Recently, we studied baleen from a bowhead whale that was very badly entangled, thin and in poor condition when it died. There is a very clear enormous spike in two types of stress hormones that told us this whale was entangled over multiple months. You could see that signature very clearly in the baleen — it was amazing.
I think it’s important for people to know that this is not just a fun thing for us to study, but that we’re actually gaining a lot of valuable biological information in a non-invasive way.
Tell me about the fur seals you're studying?
Graham: We currently have three northern fur seals here at the aquarium that we collect two or three samples from every week. We’re trying to measure seasonal changes in reproduction, which should help us identify sexual maturity and develop a pregnancy test.
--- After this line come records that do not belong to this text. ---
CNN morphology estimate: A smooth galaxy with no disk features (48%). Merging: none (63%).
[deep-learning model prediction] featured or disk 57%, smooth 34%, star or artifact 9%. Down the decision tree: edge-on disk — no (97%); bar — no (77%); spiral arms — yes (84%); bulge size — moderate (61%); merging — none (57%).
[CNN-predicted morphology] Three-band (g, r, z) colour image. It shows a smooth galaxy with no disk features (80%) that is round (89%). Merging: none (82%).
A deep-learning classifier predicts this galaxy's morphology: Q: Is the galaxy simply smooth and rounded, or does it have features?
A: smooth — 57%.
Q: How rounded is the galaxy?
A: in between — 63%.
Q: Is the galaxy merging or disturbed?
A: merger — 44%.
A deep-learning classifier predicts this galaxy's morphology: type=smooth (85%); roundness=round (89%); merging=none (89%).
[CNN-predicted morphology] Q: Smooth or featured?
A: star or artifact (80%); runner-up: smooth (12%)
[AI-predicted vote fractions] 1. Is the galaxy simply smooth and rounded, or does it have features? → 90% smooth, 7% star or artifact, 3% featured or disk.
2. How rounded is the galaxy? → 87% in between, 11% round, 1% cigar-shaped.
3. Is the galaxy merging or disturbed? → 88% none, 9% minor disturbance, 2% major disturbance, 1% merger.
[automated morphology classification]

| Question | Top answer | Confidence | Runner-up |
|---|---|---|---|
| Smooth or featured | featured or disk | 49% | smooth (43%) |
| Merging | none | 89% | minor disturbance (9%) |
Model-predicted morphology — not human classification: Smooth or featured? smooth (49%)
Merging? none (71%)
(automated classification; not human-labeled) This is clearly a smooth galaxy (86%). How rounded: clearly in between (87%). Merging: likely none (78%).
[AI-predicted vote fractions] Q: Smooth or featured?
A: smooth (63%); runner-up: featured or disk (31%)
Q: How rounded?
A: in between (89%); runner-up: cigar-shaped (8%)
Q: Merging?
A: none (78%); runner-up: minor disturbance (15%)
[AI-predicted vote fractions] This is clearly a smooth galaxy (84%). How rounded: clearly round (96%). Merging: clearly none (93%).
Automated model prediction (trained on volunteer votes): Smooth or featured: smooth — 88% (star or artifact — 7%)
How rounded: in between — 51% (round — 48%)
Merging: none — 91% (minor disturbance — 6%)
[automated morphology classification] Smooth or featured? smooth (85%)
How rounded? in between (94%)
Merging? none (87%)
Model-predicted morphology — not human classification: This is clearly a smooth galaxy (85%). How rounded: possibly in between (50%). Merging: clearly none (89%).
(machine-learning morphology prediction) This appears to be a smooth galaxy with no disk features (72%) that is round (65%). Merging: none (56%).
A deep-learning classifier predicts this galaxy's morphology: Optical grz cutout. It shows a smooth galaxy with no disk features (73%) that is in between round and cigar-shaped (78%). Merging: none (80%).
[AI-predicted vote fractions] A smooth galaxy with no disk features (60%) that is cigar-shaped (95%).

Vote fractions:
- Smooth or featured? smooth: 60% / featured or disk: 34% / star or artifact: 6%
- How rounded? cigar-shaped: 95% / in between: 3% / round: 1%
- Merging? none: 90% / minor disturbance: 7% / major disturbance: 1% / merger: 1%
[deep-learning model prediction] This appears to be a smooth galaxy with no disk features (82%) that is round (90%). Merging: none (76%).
Working with our seals here at the aquarium allows us to collect a larger number of samples than we would working with wild fur seals, which is really helping us develop our technique. In the future, we hope to compare this information to wild fur seal feces to better understand why their population is decreasing.
What does fur seal poop look like, and how do know which seal it comes from?
Graham: It’s similar to dog feces. It’s about that size, about the same consistency. It smells a little bit stinkier than dog feces. A lot of their diet is squid and fish, so you definitely get a nice fishy smell off of it.
Because the seals live together, we had to get creative about the collection process. Our trainers may not always see which animal defecates, so we add a unique diet marker to each animal’s diet — Luna gets sesame seeds, Kitovi gets flax seeds and Chiidax gets lentils.
Our seals eat pre-frozen fish, so our trainers put the fecal markers into little gel capsules that they put inside the fish. When we find poop, it’s easy to know which seal it comes from.
It's not as easy as it sounds, though. Some of the initial fecal markers we tried — carrots and poppy seeds, for example — were overly digested or weren't easy to spot in the feces. Sesame seeds is something that worked from the very beginning.
Any last thoughts?
Graham: I think it’s important for people to know that this is not just a fun thing for us to study, but that we’re actually gaining a lot of valuable biological information in a non-invasive way.
Rolland: As a researcher and a veterinarian, the last thing I want to do is add another source of stress to an animal’s life. So the fact that we can learn so much without even touching them is a fantastic step forward in our ability to understand what’s compromising and affecting them.